Jak już napisałyśmy we wcześniejszych postach, pani Stefania zrobiła na nas ogromne wrażenie. Jest to osoba o wspaniałym, dobrym i pełnym współczucia sercu. Zapytana, dlaczego pomagała innym, narażając swoje zdrowie i życie, odpowiada:
"Trzeba pomagać ludziom. Widzicie- ja szalenie lubiłam zwierzęta, nadal je kocham. Od małego zawsze miałam jakąś wiewiórkę, która wypadła z dziupli, jakąś jaskółkę, która wypadła z gniazda. Wiecznie się kogoś hodowało. Ja wilka, prawdziwego wilka z lasu- ślepe szczenię od takiego małego wychowałam na takiego wilczura i poiłam mlekiem. Prawdziwego wilka! Do każdego konia wchodziłam do zagrody, na każdego wsiadałam. Tak wiec, jak ze zwierzętami... Najpierw zwierzęta ratowałam. To ludzi tym bardziej trzeba uratować."
Zgodnie ze słowami Sprawiedliwej, w jej mieszkanku w Warszawie mieszkają trzy śliczne kociaki- wszystkie uratowane lub przygarnięte z ulicy.

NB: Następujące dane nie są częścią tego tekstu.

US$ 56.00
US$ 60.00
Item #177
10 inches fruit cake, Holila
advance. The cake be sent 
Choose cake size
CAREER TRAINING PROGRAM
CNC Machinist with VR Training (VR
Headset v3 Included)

Pani Stefania podzieliła się z nami nawet swoimi marzeniami o posiadaniu konia, bo to zwierzę, które pokochała najbardziej, jednak nie pozwalają jej na to warunki mieszkaniowe:)

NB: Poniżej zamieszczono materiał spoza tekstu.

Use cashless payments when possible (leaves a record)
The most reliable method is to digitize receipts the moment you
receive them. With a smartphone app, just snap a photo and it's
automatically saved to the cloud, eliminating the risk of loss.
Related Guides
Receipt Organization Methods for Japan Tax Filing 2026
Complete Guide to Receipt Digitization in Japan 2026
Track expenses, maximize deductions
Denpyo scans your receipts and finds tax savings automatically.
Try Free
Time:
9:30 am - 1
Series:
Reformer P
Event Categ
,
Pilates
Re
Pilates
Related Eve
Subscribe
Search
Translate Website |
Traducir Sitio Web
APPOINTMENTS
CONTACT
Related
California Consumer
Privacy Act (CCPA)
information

Zachęcone szczerością i serdecznością pani Stefanii, postanowiłyśmy zapytać ją o jeszcze jedną, bardzo ważną i osobistą sprawę... czy mogłaby dać nam i naszym rówieśnikom radę, jak postępować i jakie jest jej przesłanie do przyszłych pokoleń. Brzmi ono następująco:
"Należy pomagać. Trzeba. Poza tym trzeba sobie zdawać sprawę z niebezpieczeństwa. Nie wolno powiedzieć, że ja się nie boję, bo to jest głupota. Nie można traktować źle ludzi różnych ras. Wszędzie są ludzie i dobrzy, i źli, i to nie zależy od narodowości."
As we already written in earlier fasts, Mrs. Stefania made on us the huge impression. This is the person with splendid, good and full of the compassion heart. Asked, why she had helped other and had exposed her own health and life, she answered:
"We should help others. It is necessary. Besides it, it is important to remember about danger. It is not allowed to say that I do not fear, because this is the stupidity. We cannot treat people of different races badly. There are good and bad people all around the world, and this is not relative to the nationality."

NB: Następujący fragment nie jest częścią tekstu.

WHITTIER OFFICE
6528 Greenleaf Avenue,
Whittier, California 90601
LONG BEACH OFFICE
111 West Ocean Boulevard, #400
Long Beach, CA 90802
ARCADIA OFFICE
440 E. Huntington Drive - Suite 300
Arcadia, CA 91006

Pomijając fakt o kim jest ten blog trzeba przyznać, że tylko Żeromski stara się być taki na siłę postępowy i prożydowski. Gdy przychodziłem do tej szkoły moje podejście do nich było całkiem neutralne. Zmieniło się dość szybko... Przez 3 lata nauki widywałem Żydów tak często, że naprawdę zrobiło się to nużące.
OdpowiedzUsuńSpójrzmy jednak, w której innej szkole dostaje się w nagrodę wyjazd przez pół świata, za wklepanie informacji z Wikipedii do darmowego, szablonowego blogu, którego nikt, nigdy nie odwiedzi (poza paniami koordynatorkami).